[[ TEXT SHOWN open ]]
With nanotechnology, the industry has promised, we can have our cake and eat it too — environmentally benign economic expansion, a future of high tech prosperity, new gadgets and gizmos, an end to hunger and poverty… Yet like many things that sound too good to be true, the recent Friends of the Earth report reveals that nanotechnology’s green claims do not stand up to scrutiny. The nanotech industry has consistently over-promised and under-delivered.

Despite impressive laboratory discoveries in the renewable energy sector, it has all too often been impossible to incorporate these properties in mass-produced products that will actually save energy and be affordable to produce. For starters, see here and here.

In the much-touted field of nano solar, the solar conversion efficiency of nano solar cells remains about 10 per cent lower than that of traditional silicon panels. The durability of some commercial nano solar panels, for example those plastic cells manufactured by Konarka is as low as 3-5 years, compared to 25-30 years for silicon panels.

A group of US researchers has cautioned that amid the buzz surrounding nano solar are "questionable claims on the scientific facts". They suggest that better outcomes would be achieved through greater economies of scale in producing conventional silicon panels. Recent analyses have revealed that the energy demands of manufacturing nanoparticles are much higher than expected. This sheds doubt on whether other nano-applications that are designed to save energy will actually deliver.

For example manufacturing carbon nanofibres uses up to 360 times the energy to make steel, on an equal mass basis. Proponents have suggested that by strengthening windmill blades with carbon nanofibres, the blades will be lighter, reducing wear and tear and increasing the efficiency of energy generation. However because of the energy required to manufacture the nano blades, early life cycle analysis shows that it may be just as energy efficient to use conventional windmill blades.

Similarly, one of the booming applications of nanotechnology is in the use of antibacterial nanomaterials in work wear, socks and other clothes. The idea is that nanoparticles of silver kill bacteria that cause odour, laundry frequency is reduced, and energy saved. The trouble is that not only does the nano silver pose new toxicity risks, the energy associated with producing it may mean that the products come at a net energy cost.

A Swiss researcher calculated that the life cycle energy costs associated with nano silver T-shirts were greater than conventional T-shirts in two out of three scenarios. Only if there was substantial behavioural change (far less clothes washing) did the nano silver T-shirt use less energy.

There is also a question mark over how much attention (and research funding) is really being directed to nanotechnology applications that could offer environmental benefits — compared to those that simply offer new marketing opportunities.
[[ TEXT SHOWN closed ]]
(WORK ORDER 1) In the passage on nanotechnology's green claims, switch "windmill blades" to "turbine blades" and give the passage again, starting at "For example manufacturing" and ending at "conventional windmill blades.".
(WORK ORDER 2) Pick up the passage on nanotechnology's green claims after its last sentence and continue it.
[[ DATA FOR ANALYSIS open ]]
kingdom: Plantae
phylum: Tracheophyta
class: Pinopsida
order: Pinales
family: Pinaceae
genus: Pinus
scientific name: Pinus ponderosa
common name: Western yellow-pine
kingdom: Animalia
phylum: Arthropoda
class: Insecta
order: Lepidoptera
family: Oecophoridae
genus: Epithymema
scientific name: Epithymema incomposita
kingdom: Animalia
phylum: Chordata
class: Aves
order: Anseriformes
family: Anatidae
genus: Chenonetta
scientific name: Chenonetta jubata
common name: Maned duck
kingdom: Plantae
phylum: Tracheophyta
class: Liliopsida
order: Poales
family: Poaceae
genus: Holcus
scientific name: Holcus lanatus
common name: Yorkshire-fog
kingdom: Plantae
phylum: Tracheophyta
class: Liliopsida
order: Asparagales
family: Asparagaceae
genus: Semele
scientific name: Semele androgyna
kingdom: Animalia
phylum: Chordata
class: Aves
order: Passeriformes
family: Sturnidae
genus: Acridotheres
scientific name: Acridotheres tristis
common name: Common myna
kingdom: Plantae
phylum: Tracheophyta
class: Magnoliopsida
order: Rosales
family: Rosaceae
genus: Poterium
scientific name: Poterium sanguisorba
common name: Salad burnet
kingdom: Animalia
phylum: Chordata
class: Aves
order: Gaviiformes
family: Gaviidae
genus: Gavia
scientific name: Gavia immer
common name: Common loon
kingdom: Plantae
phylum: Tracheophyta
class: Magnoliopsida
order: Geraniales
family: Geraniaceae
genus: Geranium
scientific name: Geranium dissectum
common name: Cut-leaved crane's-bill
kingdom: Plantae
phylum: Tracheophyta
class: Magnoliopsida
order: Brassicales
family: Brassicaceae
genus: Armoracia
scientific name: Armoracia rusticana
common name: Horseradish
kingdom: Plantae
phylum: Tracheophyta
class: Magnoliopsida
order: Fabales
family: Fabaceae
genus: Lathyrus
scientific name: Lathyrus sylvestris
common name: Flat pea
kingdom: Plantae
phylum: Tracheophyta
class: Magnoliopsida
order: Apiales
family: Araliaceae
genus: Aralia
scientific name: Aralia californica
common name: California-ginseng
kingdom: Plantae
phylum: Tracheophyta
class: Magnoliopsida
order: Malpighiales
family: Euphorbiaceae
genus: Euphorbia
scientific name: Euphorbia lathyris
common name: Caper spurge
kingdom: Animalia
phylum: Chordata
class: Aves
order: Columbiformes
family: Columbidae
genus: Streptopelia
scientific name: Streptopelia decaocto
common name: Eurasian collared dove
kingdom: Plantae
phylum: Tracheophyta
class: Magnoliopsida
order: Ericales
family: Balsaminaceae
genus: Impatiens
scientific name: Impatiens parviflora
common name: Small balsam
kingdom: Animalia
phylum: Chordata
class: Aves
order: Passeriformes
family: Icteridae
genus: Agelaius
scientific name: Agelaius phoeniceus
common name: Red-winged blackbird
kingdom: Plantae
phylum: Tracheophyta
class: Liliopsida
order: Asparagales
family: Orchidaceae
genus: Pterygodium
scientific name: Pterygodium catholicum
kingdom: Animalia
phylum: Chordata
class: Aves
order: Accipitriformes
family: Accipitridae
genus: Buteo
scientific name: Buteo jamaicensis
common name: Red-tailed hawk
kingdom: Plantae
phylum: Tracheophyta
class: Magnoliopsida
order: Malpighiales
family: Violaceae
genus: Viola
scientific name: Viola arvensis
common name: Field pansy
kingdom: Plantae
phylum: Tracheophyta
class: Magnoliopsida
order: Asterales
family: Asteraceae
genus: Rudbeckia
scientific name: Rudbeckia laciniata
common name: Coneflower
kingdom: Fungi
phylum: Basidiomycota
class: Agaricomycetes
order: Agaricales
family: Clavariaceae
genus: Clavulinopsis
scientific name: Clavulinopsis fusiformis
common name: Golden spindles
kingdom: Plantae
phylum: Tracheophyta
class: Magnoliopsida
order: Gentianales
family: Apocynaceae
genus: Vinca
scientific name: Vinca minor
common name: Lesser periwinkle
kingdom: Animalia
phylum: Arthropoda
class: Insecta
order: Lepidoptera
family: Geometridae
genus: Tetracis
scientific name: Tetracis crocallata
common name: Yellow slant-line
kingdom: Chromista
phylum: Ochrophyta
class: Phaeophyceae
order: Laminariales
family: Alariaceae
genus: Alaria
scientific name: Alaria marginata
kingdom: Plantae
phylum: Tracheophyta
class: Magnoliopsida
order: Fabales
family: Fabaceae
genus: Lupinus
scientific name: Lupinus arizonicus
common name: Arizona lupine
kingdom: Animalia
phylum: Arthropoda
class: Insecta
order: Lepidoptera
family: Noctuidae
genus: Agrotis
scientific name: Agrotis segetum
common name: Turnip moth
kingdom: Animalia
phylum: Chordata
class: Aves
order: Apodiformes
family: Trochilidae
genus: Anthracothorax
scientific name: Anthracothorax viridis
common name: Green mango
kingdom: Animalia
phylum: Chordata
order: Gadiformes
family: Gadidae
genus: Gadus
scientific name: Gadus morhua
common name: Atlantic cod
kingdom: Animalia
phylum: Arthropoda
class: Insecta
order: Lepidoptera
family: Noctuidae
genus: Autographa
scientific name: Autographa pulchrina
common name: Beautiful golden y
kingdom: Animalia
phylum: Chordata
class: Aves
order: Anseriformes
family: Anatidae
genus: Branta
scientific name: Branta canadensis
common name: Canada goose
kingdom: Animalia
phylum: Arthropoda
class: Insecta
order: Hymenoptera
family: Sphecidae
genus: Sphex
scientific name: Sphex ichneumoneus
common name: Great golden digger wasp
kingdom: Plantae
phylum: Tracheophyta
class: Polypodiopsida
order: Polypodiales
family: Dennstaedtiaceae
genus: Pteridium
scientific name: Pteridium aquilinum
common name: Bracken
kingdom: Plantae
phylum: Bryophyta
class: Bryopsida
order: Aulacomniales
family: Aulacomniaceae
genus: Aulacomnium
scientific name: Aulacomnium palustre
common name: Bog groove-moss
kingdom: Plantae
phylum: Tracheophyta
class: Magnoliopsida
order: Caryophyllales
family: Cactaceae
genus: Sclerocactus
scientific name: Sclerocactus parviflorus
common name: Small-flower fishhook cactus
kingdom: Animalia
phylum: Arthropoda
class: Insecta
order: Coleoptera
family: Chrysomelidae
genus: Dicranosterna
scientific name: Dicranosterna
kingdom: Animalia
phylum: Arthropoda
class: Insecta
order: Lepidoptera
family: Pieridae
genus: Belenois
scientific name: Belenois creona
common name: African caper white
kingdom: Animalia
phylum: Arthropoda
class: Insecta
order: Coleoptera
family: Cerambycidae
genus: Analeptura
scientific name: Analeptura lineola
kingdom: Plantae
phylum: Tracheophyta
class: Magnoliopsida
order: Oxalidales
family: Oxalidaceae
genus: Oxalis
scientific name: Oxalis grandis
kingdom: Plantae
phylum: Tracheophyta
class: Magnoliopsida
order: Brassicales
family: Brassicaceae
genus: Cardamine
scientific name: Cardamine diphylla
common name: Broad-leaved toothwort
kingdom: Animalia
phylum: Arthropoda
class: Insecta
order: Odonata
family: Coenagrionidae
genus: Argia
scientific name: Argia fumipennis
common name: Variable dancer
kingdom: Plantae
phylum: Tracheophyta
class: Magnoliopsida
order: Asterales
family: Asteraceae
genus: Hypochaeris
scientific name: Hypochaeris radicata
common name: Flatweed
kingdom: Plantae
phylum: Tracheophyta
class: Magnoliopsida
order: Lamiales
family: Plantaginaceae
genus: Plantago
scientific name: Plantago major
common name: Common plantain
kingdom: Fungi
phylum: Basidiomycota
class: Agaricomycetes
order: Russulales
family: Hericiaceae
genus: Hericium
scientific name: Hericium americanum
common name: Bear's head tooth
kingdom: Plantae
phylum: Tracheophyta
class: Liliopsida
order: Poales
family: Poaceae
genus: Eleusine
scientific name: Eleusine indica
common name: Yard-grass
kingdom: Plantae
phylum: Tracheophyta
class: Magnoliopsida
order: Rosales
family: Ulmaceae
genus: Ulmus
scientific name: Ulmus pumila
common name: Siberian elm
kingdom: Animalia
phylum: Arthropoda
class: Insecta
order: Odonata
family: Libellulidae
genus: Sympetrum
[[ DATA FOR ANALYSIS closed ]]
(TASK ANSWER 1)
For example manufacturing carbon nanofibres uses up to 360 times the energy to make steel, on an equal mass basis. Proponents have suggested that by strengthening turbine blades with carbon nanofibres, the blades will be lighter, reducing wear and tear and increasing the efficiency of energy generation. However because of the energy required to manufacture the nano blades, early life cycle analysis shows that it may be just as energy efficient to use conventional turbine blades.

(TASK ANSWER 2)
Nanoproducts that dominate current sales and product inventories, such as cosmetics, personal care products and sports equipment, are not only energy intensive to manufacture, but offer no potential for energy savings through their use. The United States President’s Council of Advisors on Science and Technology reports (pdf) that in 2008 only 1 per cent of nanotechnology-based products came from the energy and environmental sector.

Marketing of nanotechnology as "clean and green" is undermined by the world’s biggest petrochemical companies using it to find and extract more oil and gas. Halliburton, Shell, BP, Exxon Mobil and others hope that nanotechnology may as much as double the amount of oil able to be extracted from known reserves.

Despite the green rhetoric of successive Australian governments, public funding in Australia (through the CSIRO (pdf) and universities) also supports nanotechnology research to find and extract more oil and gas.

As we confront climate change, making smart technology choices is vital. In many instances making decisions to change technologies — for example to abandon coal-fired power and to embrace renewables — will have a significant bearing on our ability to rapidly reduce greenhouse gas emissions.

But will new technologies support such dramatic gains in energy generation and efficiency that they will enable "business as usual" growth? A closer look suggests that it is highly unlikely.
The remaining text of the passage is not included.